Stephen King's novella, "N.," is arguably his finest cosmic horror work.

in re: Klein, he actually published three books. The wonderful Ceremonies, the wonderful Dark Gods, and Reassuring Tales, a somewhat uneven short story collection that came out a few years back in a limited edition from Subterranean Press. If you've never read "Poroth Farm," from which Ceremonies sprang, you might hunt it down. Also, "Growing Things," which is maybe my favorite Klein story.
posted by cupcakeninja at 10:10 AM on May 21, 2016


Also, I'm assuming you've read Caitlín R. Kiernan? Among my favorite living writers. The Red Tree vies with The Haunting of Hill House for me, in terms of books about haunting. Her Threshold is among the most innovative takes I've read on cosmic horror. I recommend the first edition, as opposed to the more recent version, which makes stylistic changes that substantially alter the experience of reading the book.
posted by cupcakeninja at 10:14 AM on May 21, 2016 [1 favorite]
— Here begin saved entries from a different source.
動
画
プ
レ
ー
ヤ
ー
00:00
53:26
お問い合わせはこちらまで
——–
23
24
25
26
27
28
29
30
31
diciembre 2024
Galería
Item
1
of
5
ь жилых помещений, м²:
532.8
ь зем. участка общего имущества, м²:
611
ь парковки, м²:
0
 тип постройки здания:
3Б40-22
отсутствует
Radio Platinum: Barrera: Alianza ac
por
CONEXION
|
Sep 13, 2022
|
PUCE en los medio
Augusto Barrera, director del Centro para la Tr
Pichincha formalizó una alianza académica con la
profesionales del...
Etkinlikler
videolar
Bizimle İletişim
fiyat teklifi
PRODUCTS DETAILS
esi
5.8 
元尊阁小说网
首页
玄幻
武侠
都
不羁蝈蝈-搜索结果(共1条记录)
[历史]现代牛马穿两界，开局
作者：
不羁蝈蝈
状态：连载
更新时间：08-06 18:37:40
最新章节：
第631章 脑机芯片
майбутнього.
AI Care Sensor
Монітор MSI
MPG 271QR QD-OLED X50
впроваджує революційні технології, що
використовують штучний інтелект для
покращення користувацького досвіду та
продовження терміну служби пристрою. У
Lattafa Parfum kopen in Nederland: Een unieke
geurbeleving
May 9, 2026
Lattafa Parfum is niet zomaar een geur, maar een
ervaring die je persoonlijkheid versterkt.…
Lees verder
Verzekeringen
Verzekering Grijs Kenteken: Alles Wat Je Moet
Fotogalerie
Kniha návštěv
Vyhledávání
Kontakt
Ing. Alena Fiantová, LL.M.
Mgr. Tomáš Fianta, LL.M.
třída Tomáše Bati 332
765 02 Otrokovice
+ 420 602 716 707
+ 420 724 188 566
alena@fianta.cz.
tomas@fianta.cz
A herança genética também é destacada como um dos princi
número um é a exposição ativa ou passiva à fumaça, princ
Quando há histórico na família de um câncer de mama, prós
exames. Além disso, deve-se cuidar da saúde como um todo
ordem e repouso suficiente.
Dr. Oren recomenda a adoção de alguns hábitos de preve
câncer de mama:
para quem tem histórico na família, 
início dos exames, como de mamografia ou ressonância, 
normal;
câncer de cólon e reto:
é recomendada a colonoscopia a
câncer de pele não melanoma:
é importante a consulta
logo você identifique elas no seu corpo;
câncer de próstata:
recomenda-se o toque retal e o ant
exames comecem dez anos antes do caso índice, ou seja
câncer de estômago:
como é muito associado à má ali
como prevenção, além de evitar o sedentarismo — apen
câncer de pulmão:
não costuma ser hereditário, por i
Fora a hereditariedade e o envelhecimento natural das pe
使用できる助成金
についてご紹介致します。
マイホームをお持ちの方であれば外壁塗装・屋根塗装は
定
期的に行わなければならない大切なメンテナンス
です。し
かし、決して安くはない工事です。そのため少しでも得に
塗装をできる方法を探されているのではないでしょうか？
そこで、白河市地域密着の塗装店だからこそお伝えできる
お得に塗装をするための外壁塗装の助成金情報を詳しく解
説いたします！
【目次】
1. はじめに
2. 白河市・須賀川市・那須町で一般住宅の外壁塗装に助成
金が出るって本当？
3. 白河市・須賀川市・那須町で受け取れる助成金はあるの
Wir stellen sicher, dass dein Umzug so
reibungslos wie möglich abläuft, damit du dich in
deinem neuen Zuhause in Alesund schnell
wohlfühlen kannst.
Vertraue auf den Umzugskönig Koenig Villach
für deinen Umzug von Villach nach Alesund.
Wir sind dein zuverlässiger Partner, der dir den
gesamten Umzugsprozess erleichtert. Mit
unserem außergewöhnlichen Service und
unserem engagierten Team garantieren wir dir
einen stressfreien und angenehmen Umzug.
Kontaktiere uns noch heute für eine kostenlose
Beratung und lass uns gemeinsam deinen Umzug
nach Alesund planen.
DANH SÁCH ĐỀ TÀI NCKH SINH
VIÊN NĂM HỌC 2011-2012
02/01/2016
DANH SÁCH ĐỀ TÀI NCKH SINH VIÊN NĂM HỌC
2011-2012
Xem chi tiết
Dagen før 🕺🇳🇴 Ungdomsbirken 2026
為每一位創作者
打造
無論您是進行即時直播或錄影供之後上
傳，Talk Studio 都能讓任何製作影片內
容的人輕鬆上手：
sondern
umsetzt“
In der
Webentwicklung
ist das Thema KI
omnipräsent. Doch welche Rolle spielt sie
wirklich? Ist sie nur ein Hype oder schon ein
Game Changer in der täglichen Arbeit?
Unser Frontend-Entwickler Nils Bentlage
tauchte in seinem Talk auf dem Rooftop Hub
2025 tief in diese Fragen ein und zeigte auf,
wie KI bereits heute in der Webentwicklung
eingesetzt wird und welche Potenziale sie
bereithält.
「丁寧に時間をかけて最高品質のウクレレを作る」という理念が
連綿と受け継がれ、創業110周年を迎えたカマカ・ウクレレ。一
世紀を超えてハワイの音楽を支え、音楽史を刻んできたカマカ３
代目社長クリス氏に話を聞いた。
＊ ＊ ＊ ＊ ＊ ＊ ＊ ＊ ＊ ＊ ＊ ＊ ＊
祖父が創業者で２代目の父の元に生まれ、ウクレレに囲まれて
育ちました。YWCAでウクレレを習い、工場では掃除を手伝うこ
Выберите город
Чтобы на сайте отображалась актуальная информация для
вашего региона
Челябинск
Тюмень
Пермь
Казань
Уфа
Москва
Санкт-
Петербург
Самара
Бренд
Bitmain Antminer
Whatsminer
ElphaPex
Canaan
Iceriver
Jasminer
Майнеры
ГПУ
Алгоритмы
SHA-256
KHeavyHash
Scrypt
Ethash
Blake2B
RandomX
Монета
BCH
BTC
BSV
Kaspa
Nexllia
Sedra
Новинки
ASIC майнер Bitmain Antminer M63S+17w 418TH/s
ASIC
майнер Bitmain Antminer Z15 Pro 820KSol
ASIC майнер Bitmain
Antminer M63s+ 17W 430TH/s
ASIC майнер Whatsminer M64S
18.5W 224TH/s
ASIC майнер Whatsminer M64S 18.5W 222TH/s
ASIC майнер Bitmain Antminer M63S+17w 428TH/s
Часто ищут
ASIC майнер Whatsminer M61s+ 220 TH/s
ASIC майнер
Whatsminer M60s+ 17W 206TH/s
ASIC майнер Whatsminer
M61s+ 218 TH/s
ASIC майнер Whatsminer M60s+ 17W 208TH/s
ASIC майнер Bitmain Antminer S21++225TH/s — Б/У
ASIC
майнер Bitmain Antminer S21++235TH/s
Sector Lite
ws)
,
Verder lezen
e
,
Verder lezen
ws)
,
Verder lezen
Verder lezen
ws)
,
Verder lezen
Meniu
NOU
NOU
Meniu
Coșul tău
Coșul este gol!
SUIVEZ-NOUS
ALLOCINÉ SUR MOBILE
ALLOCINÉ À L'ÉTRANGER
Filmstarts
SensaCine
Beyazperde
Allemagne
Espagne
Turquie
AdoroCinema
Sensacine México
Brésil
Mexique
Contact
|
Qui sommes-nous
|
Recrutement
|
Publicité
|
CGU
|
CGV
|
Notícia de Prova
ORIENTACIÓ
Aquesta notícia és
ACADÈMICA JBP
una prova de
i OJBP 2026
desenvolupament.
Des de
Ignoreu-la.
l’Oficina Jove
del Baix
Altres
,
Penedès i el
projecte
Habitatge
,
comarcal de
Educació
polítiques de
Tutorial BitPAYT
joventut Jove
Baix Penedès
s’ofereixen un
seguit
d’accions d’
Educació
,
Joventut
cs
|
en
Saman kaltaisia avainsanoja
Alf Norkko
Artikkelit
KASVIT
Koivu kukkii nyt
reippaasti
One by Conrad Williams hits all your requirements. One of my favourite books.
posted by turbid dahlia at 4:31 PM on May 21, 2016


Adam Nevill is an English author of some of the scariest books I've ever read. I'm not easily spooked, but some of his stuff shouldn't be read at night. He specialises in people in (relatively) normal situations where things suddenly take a turn into nasty supernatural occurrences.

Last Days. A film maker is recruited to make a documentary about a cult that imploded in the 70s. Things don't go well. This is one of only two books in the last 20 years that had me sleeping with the lights on.

The Ritual. A hike in Sweden takes a (very literal) turn for the worse when some friends decide to take a short cut through an ancient forest. A study in how personalities disintegrate under (supernatural) pressure.

Apartment 16. A young American woman inherits an apartment in a posh London building. It turns out that there is a reason why there aren't any mirrors.

House of Small Shadows. A woman with a past stays at a house stuffed full of the creations of a dead taxidermist. Things go bump in the night.

No One Gets Out Alive. A young woman, down on her luck, is stuck with living in a house that has some very unpleasant goings on.
posted by veedubya at 4:43 PM on May 24, 2016 [3 favorites]


Also, you might like Mo Hayder. Her Jack Cafferey series starts out as police procedurals, albeit with some weird characters. Later in the series, when Jack moves from London to Bristol, a vague supernatural element is introduced. I've read them all, and I'm still not sure if they would count as 'horror' but they're still scary.

Start with Birdman. If you like that, then you'll have 6 others to read that are just as good, and then some other non-series books.